Let $p,q,r$ be positive primes, $p<q<r$, and let $G$ be a group with $|G|=pqr$. Show that there exists a normal subgroup $H$ of $G$ of order $qr$.
I've seen this post Groups of order $pqr$ and their normal subgroups with the same problem, but I couldn't follow the answer. I'll write what I've done up to now:
We know that $$n_r \equiv 1 (r),\ n_r\mid pq,\ r>q,p \implies n_r \in \{1,pq\}.$$ By a similar argument, we arrive to $$n_q \in \{1,r,pr\},$$ $$n_p \in \{1,q,r,qr\}.$$ Here $n_i$ denotes the number of $i$-Sylow groups for $i=p,q,r$.

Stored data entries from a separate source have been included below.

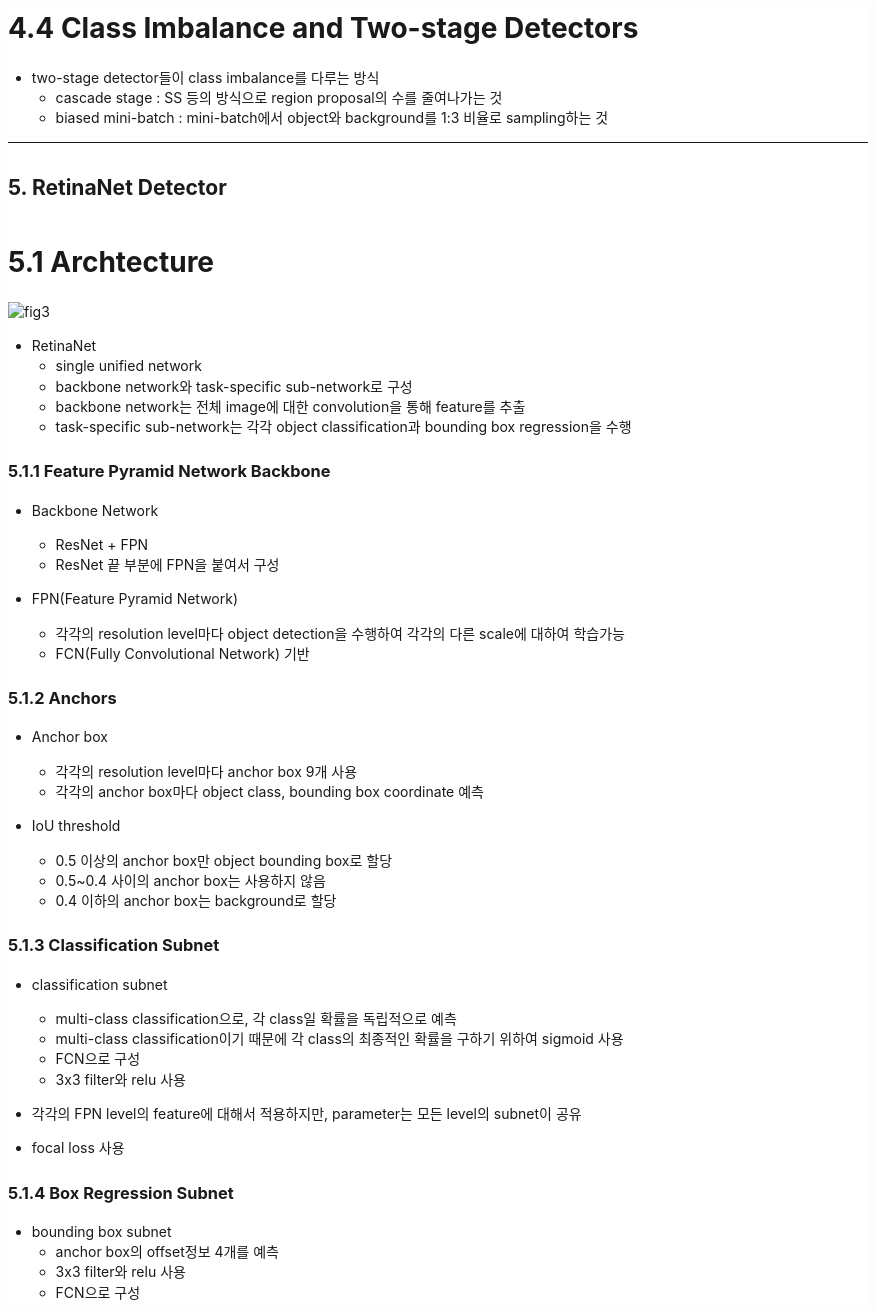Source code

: # 4.4 Class Imbalance and Two-stage Detectors
- two-stage detector들이 class imbalance를 다루는 방식
    - cascade stage : SS 등의 방식으로 region proposal의 수를 줄여나가는 것
    - biased mini-batch : mini-batch에서 object와 background를 1:3 비율로 sampling하는 것

-----

## 5. RetinaNet Detector
# 5.1 Archtecture
![fig3](https://files.slack.com/files-pri/T1J7SCHU7-FD045JRGD/fig3.png?pub_secret=3577f9d542)
- RetinaNet
    - single unified network
    - backbone network와 task-specific sub-network로 구성
    - backbone network는 전체 image에 대한 convolution을 통해 feature를 추출
    - task-specific sub-network는 각각 object classification과 bounding box regression을 수행

### 5.1.1 Feature Pyramid Network Backbone
- Backbone Network
    - ResNet + FPN
    - ResNet 끝 부분에 FPN을 붙여서 구성

- FPN(Feature Pyramid Network) 
    - 각각의 resolution level마다 object detection을 수행하여 각각의 다른 scale에 대하여 학습가능 
    - FCN(Fully Convolutional Network) 기반

### 5.1.2 Anchors
- Anchor box
    - 각각의 resolution level마다 anchor box 9개 사용
    - 각각의 anchor box마다 object class, bounding box coordinate 예측 

- IoU threshold
    - 0.5 이상의 anchor box만 object bounding box로 할당
    - 0.5~0.4 사이의 anchor box는 사용하지 않음
    - 0.4 이하의 anchor box는 background로 할당

### 5.1.3 Classification Subnet
- classification subnet
    - multi-class classification으로, 각 class일 확률을 독립적으로 예측
    - multi-class classification이기 때문에 각 class의 최종적인 확률을 구하기 위하여 sigmoid 사용
    - FCN으로 구성
    - 3x3 filter와 relu 사용

- 각각의 FPN level의 feature에 대해서 적용하지만, parameter는 모든 level의 subnet이 공유
- focal loss 사용

### 5.1.4 Box Regression Subnet
- bounding box subnet
    - anchor box의 offset정보 4개를 예측
    - 3x3 filter와 relu 사용
    - FCN으로 구성
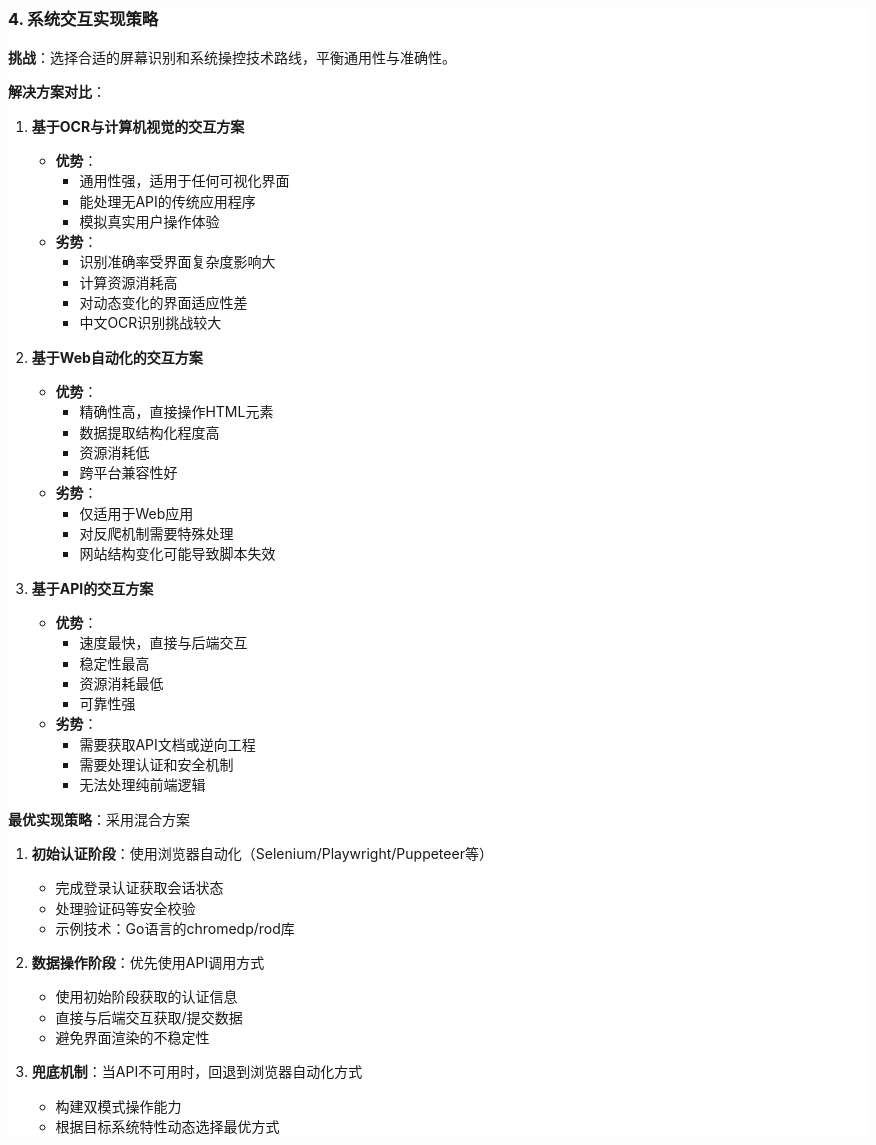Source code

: ### 4. 系统交互实现策略

**挑战**：选择合适的屏幕识别和系统操控技术路线，平衡通用性与准确性。

**解决方案对比**：

1. **基于OCR与计算机视觉的交互方案**
   - **优势**：
     - 通用性强，适用于任何可视化界面
     - 能处理无API的传统应用程序
     - 模拟真实用户操作体验
   - **劣势**：
     - 识别准确率受界面复杂度影响大
     - 计算资源消耗高
     - 对动态变化的界面适应性差
     - 中文OCR识别挑战较大

2. **基于Web自动化的交互方案**
   - **优势**：
     - 精确性高，直接操作HTML元素
     - 数据提取结构化程度高
     - 资源消耗低
     - 跨平台兼容性好
   - **劣势**：
     - 仅适用于Web应用
     - 对反爬机制需要特殊处理
     - 网站结构变化可能导致脚本失效

3. **基于API的交互方案**
   - **优势**：
     - 速度最快，直接与后端交互
     - 稳定性最高
     - 资源消耗最低
     - 可靠性强
   - **劣势**：
     - 需要获取API文档或逆向工程
     - 需要处理认证和安全机制
     - 无法处理纯前端逻辑

**最优实现策略**：采用混合方案

1. **初始认证阶段**：使用浏览器自动化（Selenium/Playwright/Puppeteer等）
   - 完成登录认证获取会话状态
   - 处理验证码等安全校验
   - 示例技术：Go语言的chromedp/rod库

2. **数据操作阶段**：优先使用API调用方式
   - 使用初始阶段获取的认证信息
   - 直接与后端交互获取/提交数据
   - 避免界面渲染的不稳定性

3. **兜底机制**：当API不可用时，回退到浏览器自动化方式
   - 构建双模式操作能力
   - 根据目标系统特性动态选择最优方式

If $n_r=1=n_q$, then there are only one $r$-Sylow subgroup, $H$ and one $q$-Sylow subgroup, $K$, then $H,K \lhd G$, so $KH$ is a normal subgroup and $|KH|=qr$.
I don't know what to do for other cases, I would appreciate some help.
Best Answer
Let $p,q,r$ be positive primes, $p<q<r$, and let $G$ be a group with $|G|=pqr$. We know that $$n_r \equiv 1 \bmod r,\ n_r\mid pq,\ r>q,p \implies n_r \in \{1,pq\}.$$ For the worst case take $n_{r}=pq$.
By a similar argument, taking the worst case we arrive to $$n_q =r$$ $$n_p =q.$$ Here $n_i$ denotes the number of $i$-Sylow groups for $i=p,q,r$.
Now by counting we see there are $pqr-pq+1$ elements of order $r$ (with $e$), and $qr-r$ elements of order $q$. Then show that either $q$-Sylow group or $r$-Sylow group is normal. Then construct $HK$. Then the result follows.